Description: Raman spectroscopy is often used for chemical fingerprinting. However, the Raman process is very inefficient and difficult to use for trace detection. Rough metal surfaces (usually Ag or Au) are used to increase the Raman signal of trace levels of molecules adsorbed on these surfaces. This SERS enhancement of molecules on the roughened metal surface is caused by local electromagnetic fields that are created by the laser excitation of surface plasmons at the metal surface. Enhancements of up to 8 orders of magnitude have been observed. NRL investigators have completed significant work using dielectric core/metal nanowire composites and nanoshell and NW arrays. It has been shown that this material exhibits high sensitivity due to local hot spots in the electric fields produced by crossings of the nanowires and by the nanowire interaction with the substrate. Furthermore, the surface plasmon resonance has been shown to be broad so that the nanowires are effective over a large wavelength range in the near UV to near IR. This allows a great flexibility in the choice of wavelengths for Raman excitation.

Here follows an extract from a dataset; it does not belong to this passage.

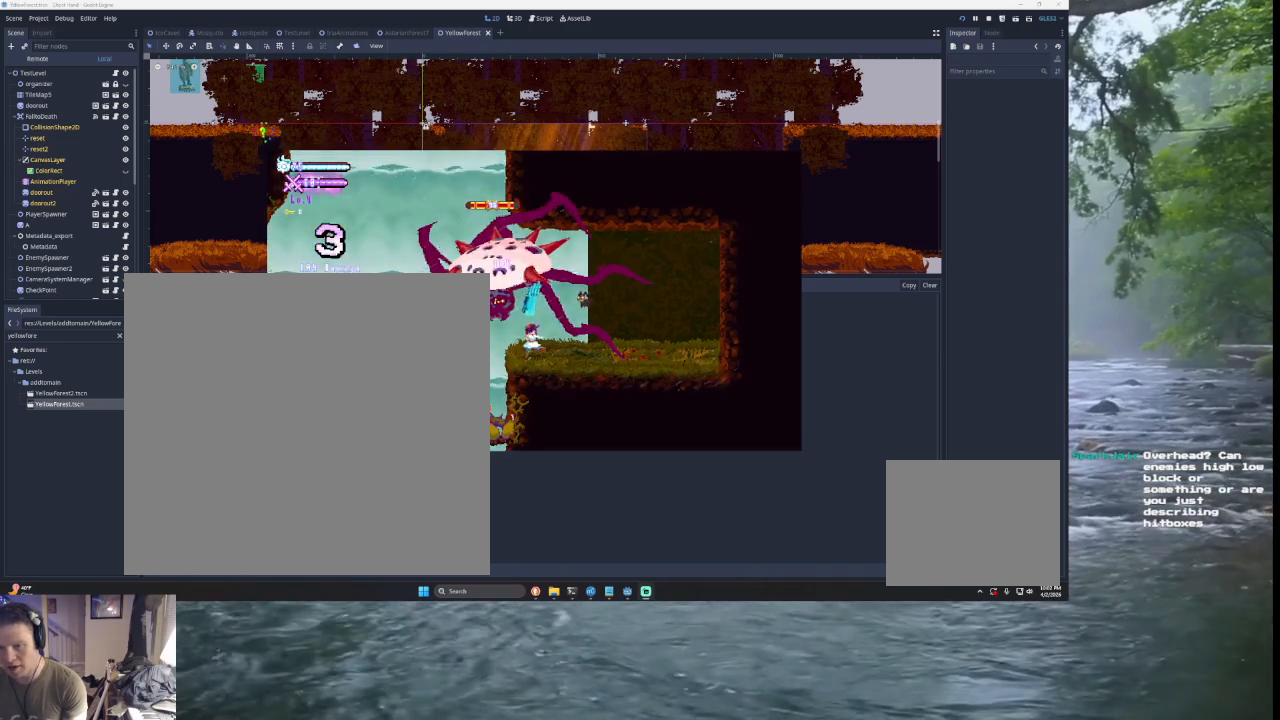
{"buttons": [], "left_stick": "center", "right_stick": "center", "events": [[67, "SQUARE", "up"], [133, "left_stick", "center"]]}
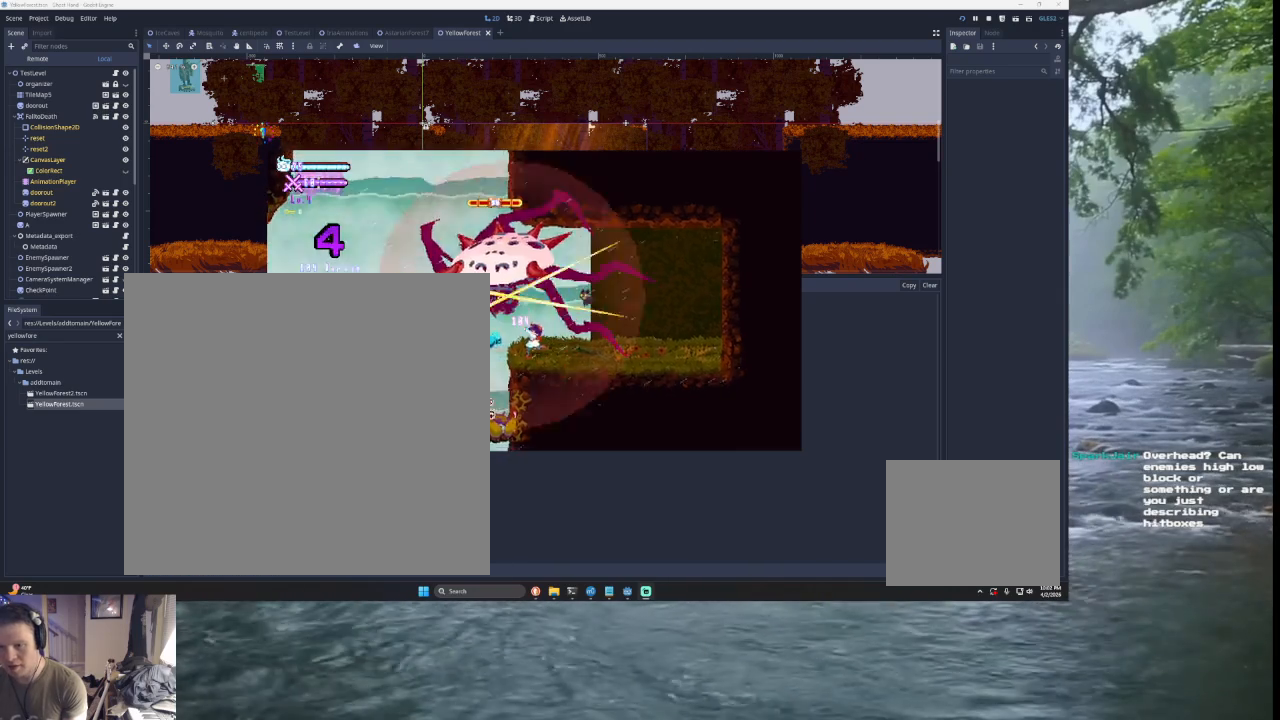
{"buttons": [], "left_stick": "up", "right_stick": "center", "events": [[400, "left_stick", "up"]]}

Advantages/Features Include:

  • Highly Selective: Raman spectral fingerprints unique to chemical identity.
  • Highly Sensitive: Metal/dielectric nanowire composites result in very high optical gain due to plasmonics. Gain >108 and trace and single molecule detection are possible.
  • Versatile: A variety of nanowires and arrays with unique characteristics can be obtained, such as broad surface plasmon resonance effective over a large wavelength (near UV to near IR) and precise diameter control for nanowire arrays.

Applications Include:

  • Enhance sensitivity of handheld Raman analyzers in the field
  • Identification of trace chemicals on surfaces
  • Forensics, including chemical fingerprinting
  • Tagging, tracking, and locating
  • Tamper detection
  • Drug screening

References:

  • "Surface-Enhanced Raman Spectroscopy of Dielectric/Metal Nanowire Composites," Applied Physics Letters 90 (2007).
  • "Effect of Crossing Geometry on the Plasmonic Behavior of Dielectric Core/Metal Sheath Nanowires," Applied Physics Letters 94 (2009).
  • "Dielectric-Substrate Interactions with Metal/Dielectric Nanowires Composites in Surface-Enhanced Raman Spectroscopy," Phys. Rev. B 80, 1, 2009.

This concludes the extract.